By the time Gerald Albright finally drags his way to “Don’t Hold Back” on the album Groovology, the listener is desperately wishing this accomplished saxophonist had taken his own advice. A title like “Groovology” suggests that this project is a course in beat-happy jazz music, but Albright still sounds like he could use a few more lessons in basic funk academics.


His attempts at working up grooves fall short most of the time. “Ain’t No Stoppin’” is a light funk tune, co-written by keyboard player Jeff Lorber, highlighted by slapping bass. The track “Groovology” also stands out for its staccato horn part, which was arranged by Albright. These tunes have memorable elements, but they ultimately fail to raise the roof.

Albright never truly brings on the noise here. Too many of these cuts feel more like late night cool downs. “Change The World” (the fairly recent Eric Clapton hit) is given a silky smooth treatment due to Luther “Mano” Hanes’ singing. It takes on the feel of a Manhattan Transfer jazz vocal, combined with a gospel choir, while the vocal vamp at the end is reminiscent of Take 6. “I Will Always Love You” is not the Dolly Parton-penned Whitney Houston hit but is instead another lame-o smoocher, and even Albright’s fiery tenor saxophone solo can’t save it. “I Need You” is one more smooth jazz run-through. Terrell Carter both wrote and sings the number.
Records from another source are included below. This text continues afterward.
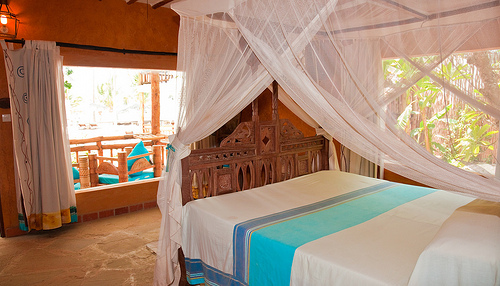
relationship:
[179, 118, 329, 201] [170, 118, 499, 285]
foot of a bed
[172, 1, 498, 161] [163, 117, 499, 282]
curtins draped over a bed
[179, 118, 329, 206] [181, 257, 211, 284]
foot of frame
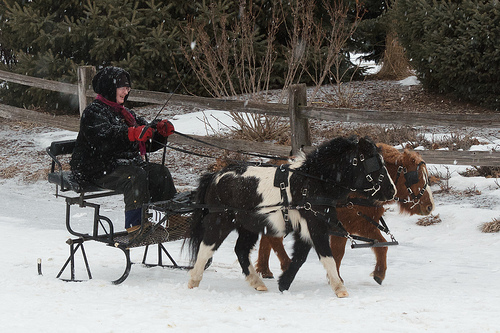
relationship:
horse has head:
[384, 134, 437, 219] [378, 148, 442, 211]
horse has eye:
[256, 139, 436, 277] [343, 148, 396, 185]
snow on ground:
[414, 242, 481, 291] [94, 281, 459, 329]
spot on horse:
[254, 176, 309, 214] [194, 126, 382, 299]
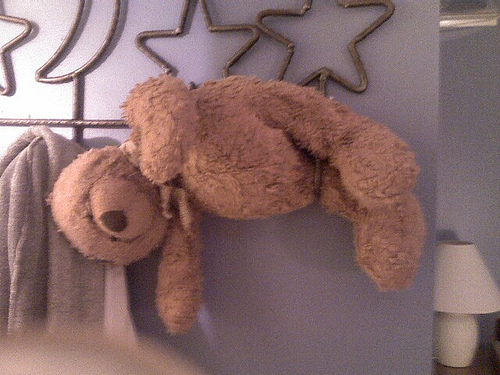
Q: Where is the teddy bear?
A: Hanging on the wall.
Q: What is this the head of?
A: A teddy bear.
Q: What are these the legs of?
A: A teddy bear.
“We Fall Down” closes the album in a very gospel-y manner. It sounds something like a smooth soul choir. It may not earn a chapter in any “Groovology” textbook, but it’s an effective church-y song, nonetheless.

The playing of Albright’s sidemen here is topnotch throughout. The production is crisp, clean and radio-ready from top to bottom.

Albright is a fine player, but he hasn’t yet mastered the ability to match his fine jazz chops to equally fine funk beats. David Sanborn is a good example of someone who can play pop tunes in a funky way, yet never sounds like he’s sold out. Had Albright used some of these pop tunes as jumping-off points for improvised jams, “Groovology” would have earned straight A’s. As it stands, Albright’s report card ought to be noted with, Could do better.”